LifeNome and LEI Collaboration Makes Customized Skin Care a Reality

LifeNome, a DNA-based wellness company, has teamed with Leading Edge Innovations, or LEI, to take customized skin care to the next level.
“Personalization isn’t a trend, it is a paradigm shift,” said Dr. Raya Khanin, cofounder of LifeNome. “In a few years, the food we eat…the skin care we use, will be customized to our biology and environment.”
Founded in 2016, LifeNome already is ahead of the game. The company uses Artificial Intelligence, genomics and lifestyle information to assess a person’s unique skin-care needs. LifeNome previously launched a product recommendation engine prototype called SkinGenie that identified optimal products for a person based on their unique biology and lifestyle data.

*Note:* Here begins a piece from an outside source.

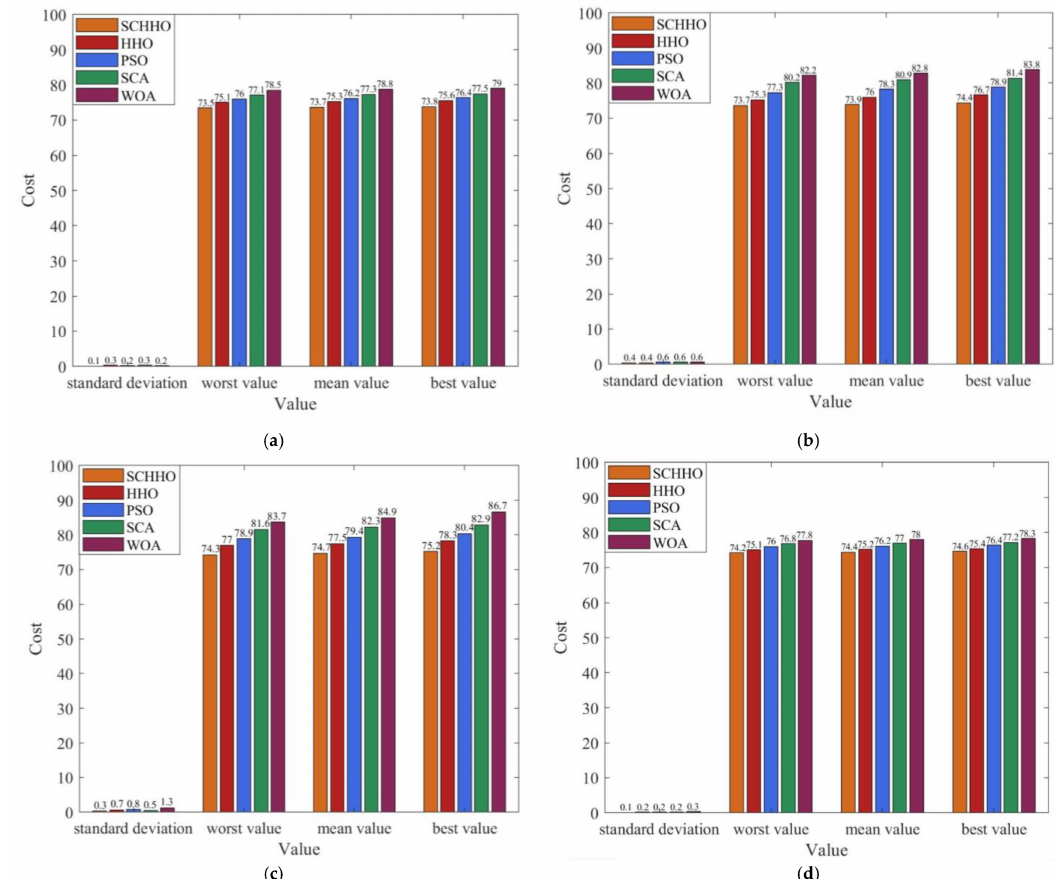
Figure 7. Statistical results of cost function values. ( a ) Case 1. ( b ) Case 2. ( c ) Case 3. ( d ) Case 4.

Khanin’s goal is to apply the same technologies used in precision medicine to the wellness industry, particularly skin care, to develop hyperpersonalized cosmetics solutions. “We are moving beyond beauty tech, and actually talking about beauty bio-tech,” she said.
LifeNome has been able to identify ingredients that consumers should seek out in skin care products, most likely with existing brands. But LEI, a product formulating company that specializes in skin care, takes the process farther. Harnessing its MicroSperse Technology LEI, a product formulating company specializing in skin care, can offer “virtually unlimited” customization options, according to company founder and chief scientific officer Jim Wilmott. And beyond zeroing in on the actives “right” for a person, Wilmott said it is also crucial to leave out what isn’t needed or even too much of an active. “Why do you want to put something on your skin that could be detrimental and cause other problems? With this you can determine exactly how much you need.”

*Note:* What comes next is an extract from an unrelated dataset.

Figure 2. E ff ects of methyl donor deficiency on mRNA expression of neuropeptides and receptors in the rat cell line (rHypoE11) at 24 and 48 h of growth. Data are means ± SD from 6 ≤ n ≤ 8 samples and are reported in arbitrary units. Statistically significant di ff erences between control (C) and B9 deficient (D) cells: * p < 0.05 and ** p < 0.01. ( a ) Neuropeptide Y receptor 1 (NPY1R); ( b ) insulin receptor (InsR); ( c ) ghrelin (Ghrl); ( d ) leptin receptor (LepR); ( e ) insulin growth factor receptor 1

To usher in a new world of customized skin care, the two companies are exploring potential partnerships with selected market leading skin-care brands to bring DNA-based personalized skin care to the marketplace. This DNA-based customized hyperpersonalized skin care could be sold direct to consumer or through traditional retailing.
Combining the technologies allows LifeNome and LEI to produce highly customized formulations that are personalized to more than 30 genetically influenced skin characteristics and skin nutrition traits. The skin care can be a customized program which can be delivered with a series of boosters along with one or more selected bases or freshly prepared uniquely as individually designed formulas for each specific consumer.
The consumer also submits a lifestyle questionnaire — age, location etc. — so the formula base aesthetics are also customized to meet that person’s individual profile, creating product that is uniquely his or her own. This step is key, because according to the Journal of American Medical Association Dermatology, 60 percent of skin aging is based on genes, while 40 percent is determined by the environment.
“In addition to the DNA information, there are other factors such as if you live in a dry climate or a city with pollution,” Wilmott said. “We attack it from both sides — the DNA and the environmental factors. We can adjust the booster to the aesthetics fit for that person.”
DNA testing is one of the buzziest movements in skin care, supported by the expanding number of consumers using simple test kits. As of 2018, more than 15 million people in the U.S. and 30 million people worldwide have their own DNA data — and those numbers are expected to at least double in the next five years.